[EXTRACTED INFORMATION]:
------------------------------------------------------------

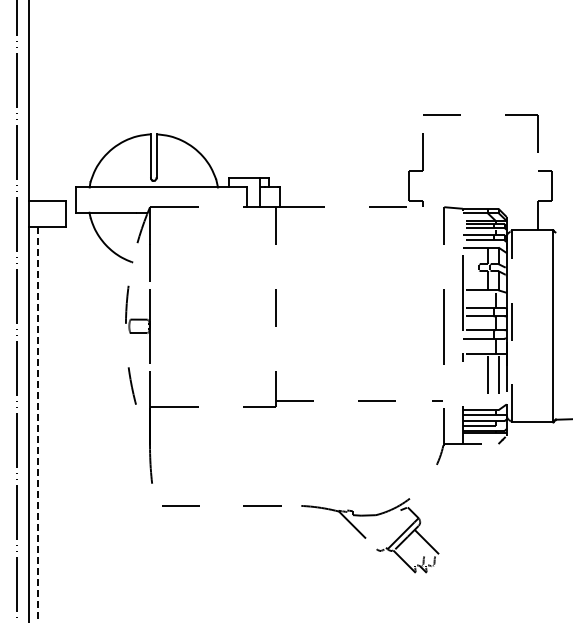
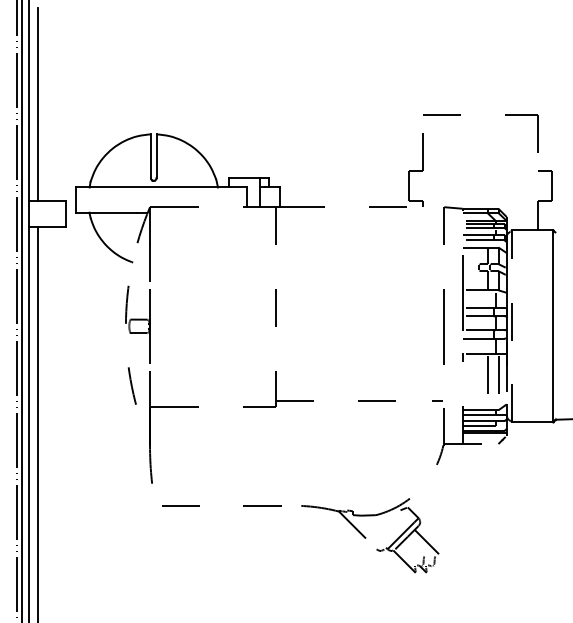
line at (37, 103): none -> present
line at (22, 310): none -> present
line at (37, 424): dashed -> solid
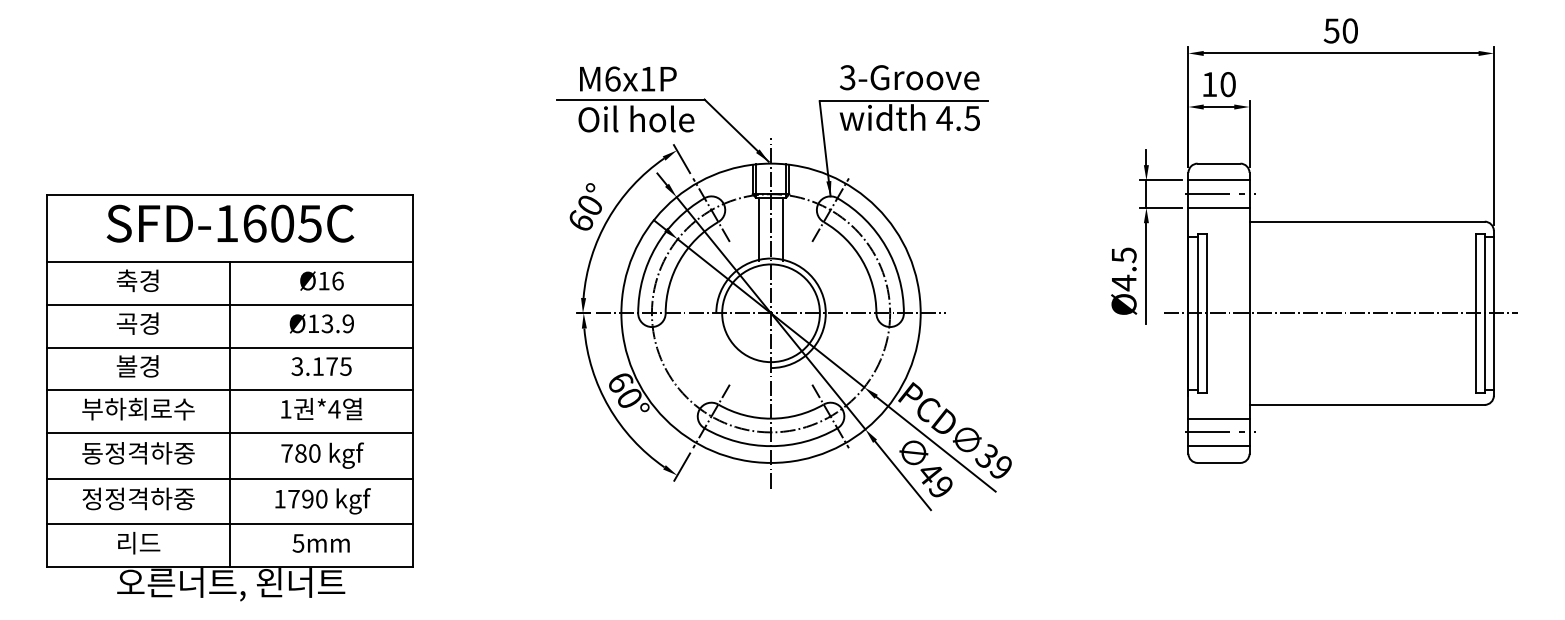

------------------------------------------------------------

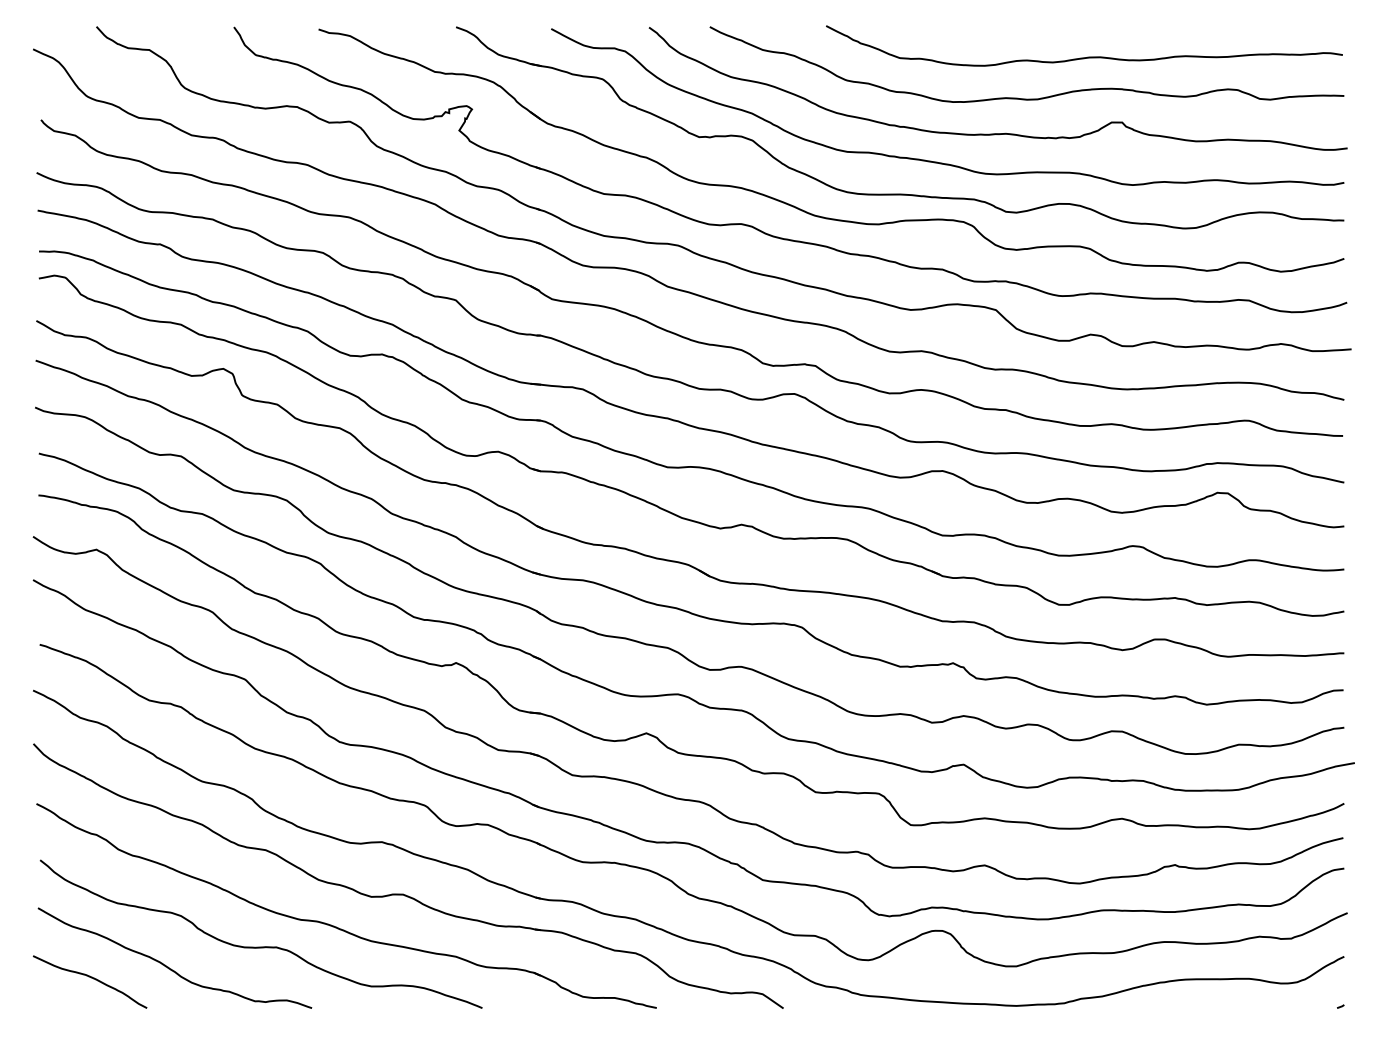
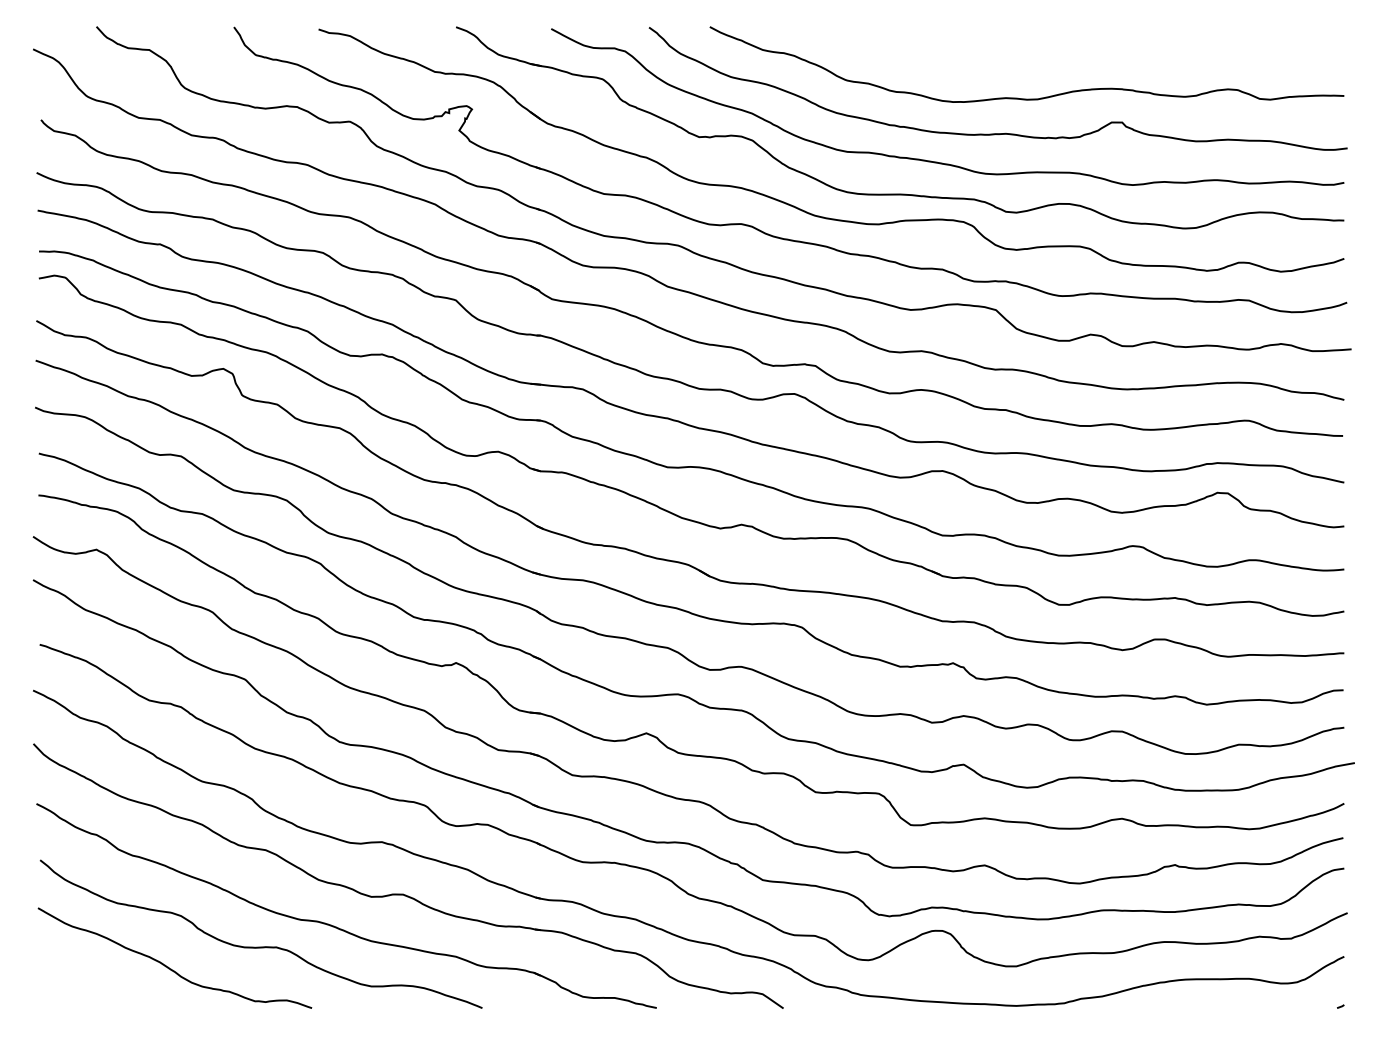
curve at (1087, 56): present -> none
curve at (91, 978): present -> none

------------------------------------------------------------

[WHAT IS BEING ASKED]:
Turn the records above, from the line containing "line at (37, 103): none -> present" through the line containing "line at (37, 424): dashed -> solid", into a numbered list, skipping any blank lines.

[TASK OUTPUT]:
1. line at (37, 103): none -> present
2. line at (22, 310): none -> present
3. line at (37, 424): dashed -> solid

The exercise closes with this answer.